Rescue teams from the UK, Spain and Israel have joined Moroccan search teams in pulling people from the rubble.

The team arrived today, Monday 11 September, via two Royal Air Force A400M aircraft that have been provided by the Ministry of Defence.

Grant Shapps, who was recently made Defence Secretary, said: "This is a devastating time for the people of Morocco, particularly those with loved ones they have lost or are missing."

"The UK has taken a leading role in the international effort to enhance search and rescue operations - moving quickly to deploy our unique strategic airlift capabilities, expert personnel and aid.

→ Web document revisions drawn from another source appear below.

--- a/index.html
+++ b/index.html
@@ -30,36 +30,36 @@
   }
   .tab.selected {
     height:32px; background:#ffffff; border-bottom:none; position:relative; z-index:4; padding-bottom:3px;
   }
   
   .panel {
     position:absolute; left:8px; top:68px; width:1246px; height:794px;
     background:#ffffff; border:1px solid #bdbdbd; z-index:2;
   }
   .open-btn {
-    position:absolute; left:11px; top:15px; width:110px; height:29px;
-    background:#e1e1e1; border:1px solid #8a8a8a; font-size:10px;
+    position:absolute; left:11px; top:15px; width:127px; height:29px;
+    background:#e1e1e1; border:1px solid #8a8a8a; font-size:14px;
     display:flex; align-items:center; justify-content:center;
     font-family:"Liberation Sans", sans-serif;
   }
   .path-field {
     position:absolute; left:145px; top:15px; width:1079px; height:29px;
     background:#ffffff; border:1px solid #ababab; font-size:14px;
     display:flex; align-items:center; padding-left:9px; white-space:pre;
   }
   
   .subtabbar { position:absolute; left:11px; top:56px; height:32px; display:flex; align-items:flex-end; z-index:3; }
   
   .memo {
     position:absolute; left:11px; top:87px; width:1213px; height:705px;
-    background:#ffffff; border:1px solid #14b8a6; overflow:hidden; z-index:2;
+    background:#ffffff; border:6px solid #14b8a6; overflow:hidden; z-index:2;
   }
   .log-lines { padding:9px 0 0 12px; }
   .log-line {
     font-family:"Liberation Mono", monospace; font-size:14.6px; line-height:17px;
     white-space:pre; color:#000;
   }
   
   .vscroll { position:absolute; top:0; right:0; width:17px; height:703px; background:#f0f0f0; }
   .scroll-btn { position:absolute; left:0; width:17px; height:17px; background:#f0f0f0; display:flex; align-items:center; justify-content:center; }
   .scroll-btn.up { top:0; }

We stand firmly by Morocco as they get through this terrible event," the Defence Secretary added.

Together with the UK, authorities from Spain, Qatar, Israel and the United Arab Emirates have also responded to the disaster.

Christopher Rassi, who works with the Red Cross and is the Head of the Country Cluster Delegation, spoke to reporters from Rabat, the capital city of Morocco.

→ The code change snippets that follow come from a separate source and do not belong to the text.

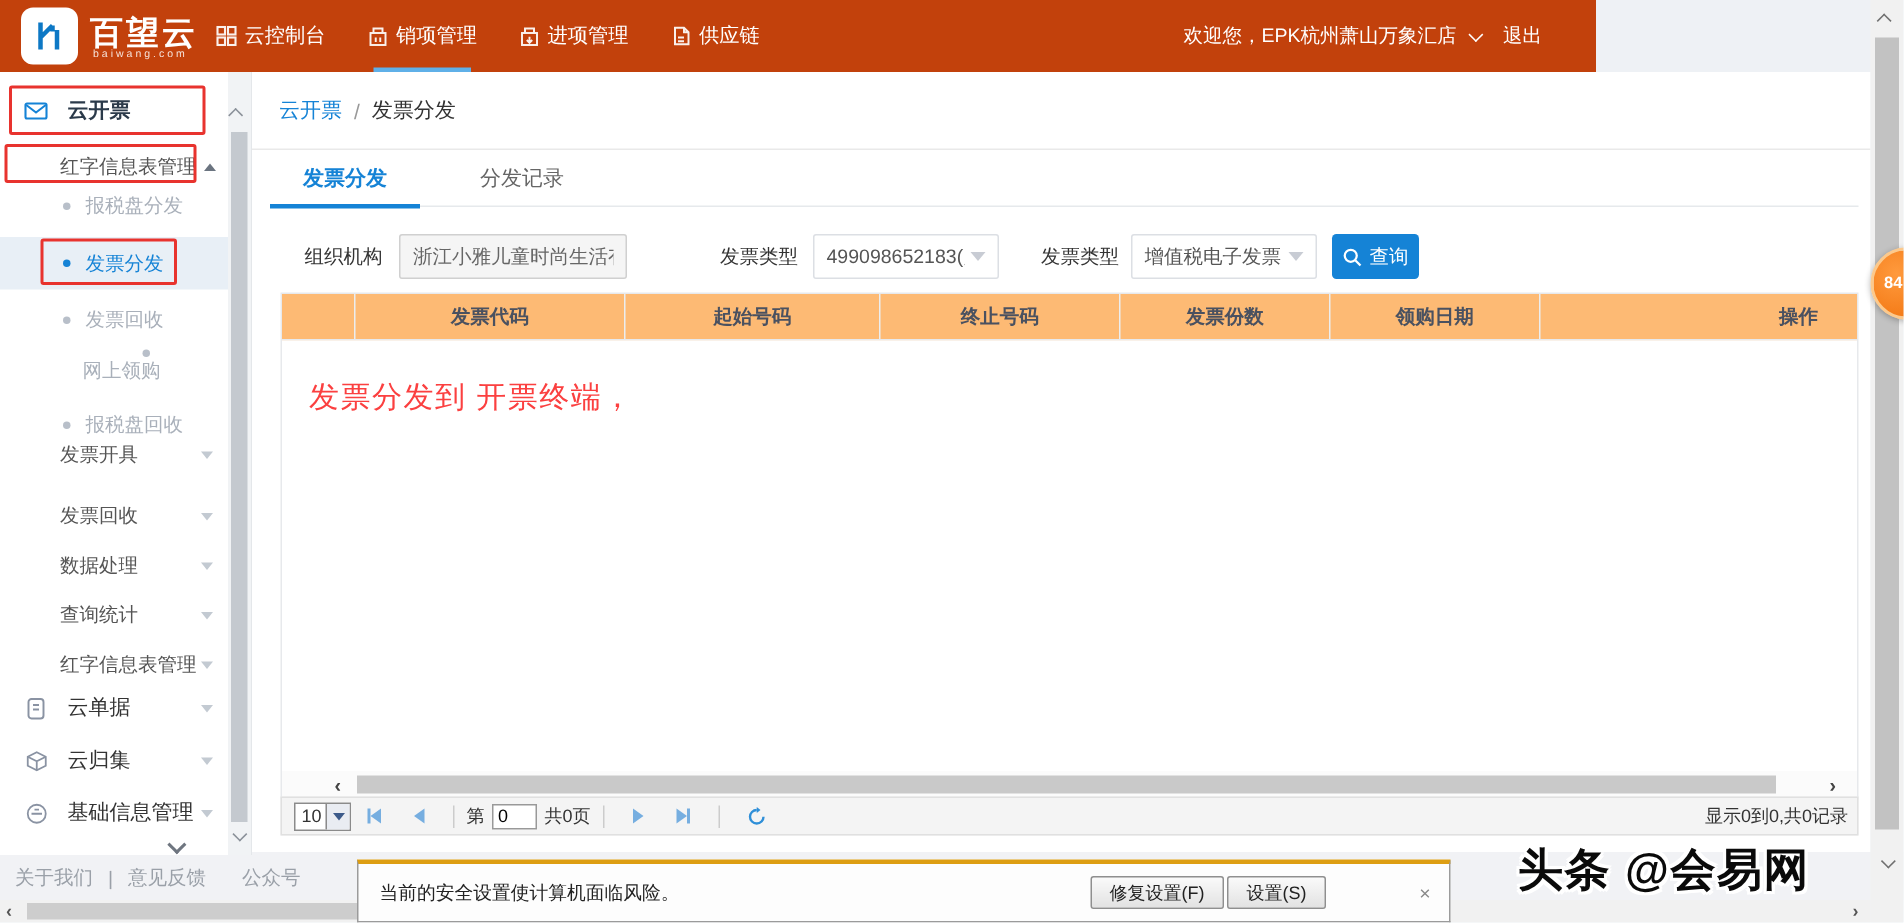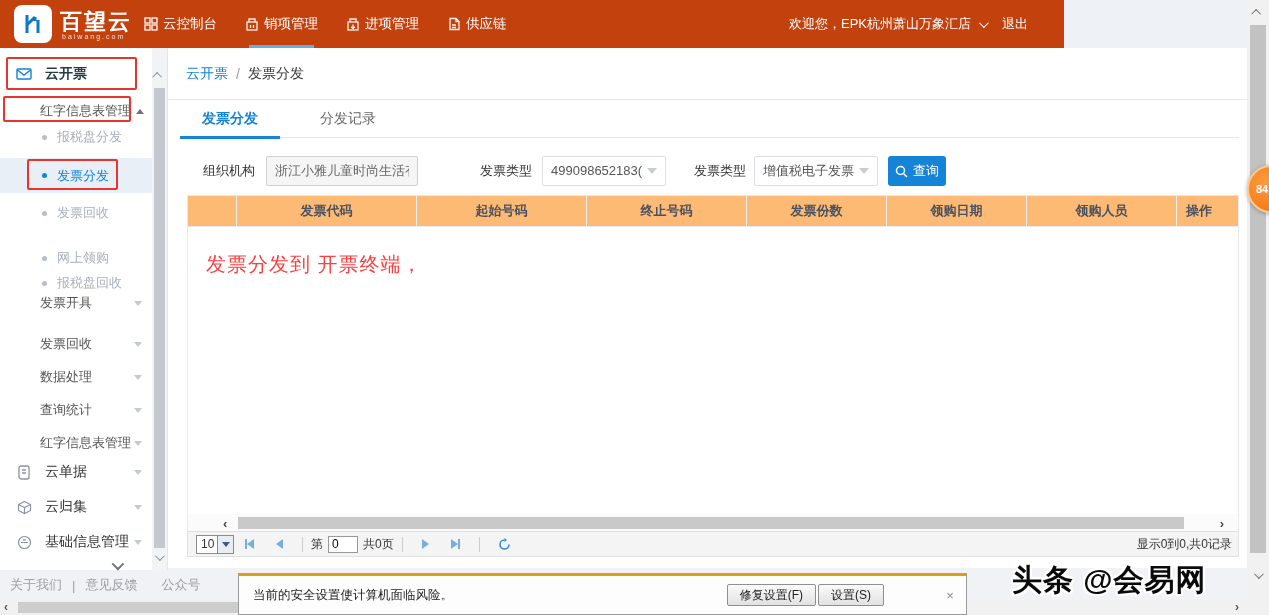--- a/index.html
+++ b/index.html
@@ -209,21 +209,21 @@
     <span class="slabel">报税盘分发</span>
   </div>
   <div class="srow sub selected" style="top:110px; height:35px;">
     <span class="bullet"></span>
     <span class="slabel">发票分发</span>
   </div>
   <div class="srow sub" style="top:150px;">
     <span class="bullet"></span>
     <span class="slabel">发票回收</span>
   </div>
-  <div class="srow sub" style="top:195px;">
+  <div class="srow sub" style="top:185px;flex-direction:column;">
     <span class="bullet"></span>
     <span class="slabel">网上领购</span>
   </div>
   <div class="srow sub" style="top:220px;">
     <span class="bullet"></span>
     <span class="slabel">报税盘回收</span>
   </div>
 
   <div class="srow group" style="top:242px;">
     <span class="slabel">发票开具</span>
@@ -334,21 +334,20 @@
   </div>
 
   <div class="table">
     <div class="thead">
       <div class="th c0"></div>
       <div class="th c1">发票代码</div>
       <div class="th c2">起始号码</div>
       <div class="th c3">终止号码</div>
       <div class="th c4">发票份数</div>
       <div class="th c5">领购日期</div>
-      <div class="th c6">领购人员</div>
       <div class="th c7">操作</div>
     </div>
     <div class="tbody">
       <div class="red-note">发票分发到 开票终端，</div>
     </div>
     <div class="tscroll">
       <span class="sarrow left">‹</span>
       <div class="hthumb"></div>
       <span class="sarrow right">›</span>
     </div>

Today, Mr Rassi noted that the situation remains "very, very difficult" for humanitarian aid workers in the mountainous region.

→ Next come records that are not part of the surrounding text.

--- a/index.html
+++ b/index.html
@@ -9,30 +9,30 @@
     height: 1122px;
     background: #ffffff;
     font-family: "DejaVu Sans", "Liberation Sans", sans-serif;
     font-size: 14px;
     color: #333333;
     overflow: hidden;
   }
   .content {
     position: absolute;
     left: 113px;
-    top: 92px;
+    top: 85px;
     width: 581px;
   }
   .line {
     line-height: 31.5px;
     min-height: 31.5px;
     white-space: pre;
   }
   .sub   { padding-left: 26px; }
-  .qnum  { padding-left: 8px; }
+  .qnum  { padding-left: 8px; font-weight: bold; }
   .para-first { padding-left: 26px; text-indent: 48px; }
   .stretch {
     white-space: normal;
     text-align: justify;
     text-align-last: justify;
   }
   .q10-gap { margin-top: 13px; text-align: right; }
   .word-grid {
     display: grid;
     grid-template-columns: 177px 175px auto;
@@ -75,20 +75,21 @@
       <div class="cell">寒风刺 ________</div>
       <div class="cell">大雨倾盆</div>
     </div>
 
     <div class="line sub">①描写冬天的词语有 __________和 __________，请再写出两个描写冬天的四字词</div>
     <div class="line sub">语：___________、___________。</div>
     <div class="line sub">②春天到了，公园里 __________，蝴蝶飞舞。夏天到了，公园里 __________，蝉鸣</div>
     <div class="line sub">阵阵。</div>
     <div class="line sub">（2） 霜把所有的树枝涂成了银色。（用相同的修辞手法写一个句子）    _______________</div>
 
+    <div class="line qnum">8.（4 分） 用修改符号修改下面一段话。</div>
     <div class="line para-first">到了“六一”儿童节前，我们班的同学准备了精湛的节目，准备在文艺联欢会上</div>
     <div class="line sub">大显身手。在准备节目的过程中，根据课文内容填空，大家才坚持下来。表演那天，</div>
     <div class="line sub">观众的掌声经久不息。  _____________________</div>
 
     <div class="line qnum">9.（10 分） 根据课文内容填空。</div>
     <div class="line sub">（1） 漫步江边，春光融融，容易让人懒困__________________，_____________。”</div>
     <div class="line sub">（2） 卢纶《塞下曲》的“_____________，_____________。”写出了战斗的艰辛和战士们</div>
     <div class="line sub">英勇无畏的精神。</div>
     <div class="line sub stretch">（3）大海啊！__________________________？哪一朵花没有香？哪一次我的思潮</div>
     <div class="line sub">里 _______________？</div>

"The devastation was huge and the situation remains very, very difficult and it's a race against time and that will continue for the next hours," Mr Rassi said.

Mr Rassi continued to reveal that the rescue teams are also "focusing and mapping the other needs that are necessary and providing safe water, sanitation, and warmth for those that are in the mountains".

"We need to make sure that we stop other breaks from forming – the last thing anyone needs right now is a disaster within a disaster... we have to look at this as a marathon, not a sprint," Mr Rassi concluded.